All of the above restaurants created Bites in the Heights specials. These specials ranged from $5 to $20 for lunch and dinner. For example, Cancun Café offered a $15 dinner of two chicken or beef taquitos and a carnitas platter with fried ice cream. Carl’s Café and Cottonwood Heights Café had $5 lunch specials, which included a sandwich, fries and a drink.
Cottonwood Heights city leaders also enjoyed Bites in the Heights. Councilmember Tee Tyler “enjoyed a great lunch” at Cottonwood Heights Café on Saturday, Aug. 20, the first day of the promotion.
Councilmember Mike Peterson visited Cancun Café and Cottonwood Heights Café for their lunch specials. Councilmember Mike Shelton visited Market Street Grill.

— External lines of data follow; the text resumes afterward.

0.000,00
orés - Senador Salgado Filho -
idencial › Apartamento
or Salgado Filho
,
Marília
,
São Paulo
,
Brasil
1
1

Mayor Kelvyn Cullimore ate at all nine of the restaurants that participated, sometimes visiting two or three in one day. He was surprised to find Arminen’s Deli because it is located within a Sinclair station. “A lot of people don’t know it’s there,” Cullimore said.
All of the restaurants are part of the Cottonwood Heights Business Association (CHBA). Overall, the CHBA was pleased with the event but “it’s been hard to monitor the success of the event. I’ve had many people tell me they’ve visited most of the restaurants involved, but sometimes they didn’t ask for the Bites in the Heights special,” Kinder said.
However, most of the restaurant owners benefitted from the event. “Johnniebeefs had double the lunch crowd that he typically has,” Community and Economic Development Director Brian Berndt said.
Participants were encouraged to post their selfies and food photography on Twitter and Instagram with the hashtag #CHFoodie. In doing so, they were entered to win gift cards provided by the participating restaurants. However, “very few people posted photos on our social media sites,” Kinder said.
Additionally, participants voted for their favorite restaurants on the Economic and Community Development website. The Best Overall Restaurant winner was Johnniebeefs. The Best Service was found at Market Street Grill and Carl’s Café offered the Best Deal.
“I’d love to do it again next year,” Kinder said.
The community and economic development staff members have been discussing what worked well and what didn’t work so well with the restaurant owners to improve Bites in the Heights. They would like to see “a bigger event next time,” Kinder said.
“Next year, we will focus a little more on the promoting phase of things instead of people having to ask. A few other restaurants have asked to be involved as well,” Berndt said.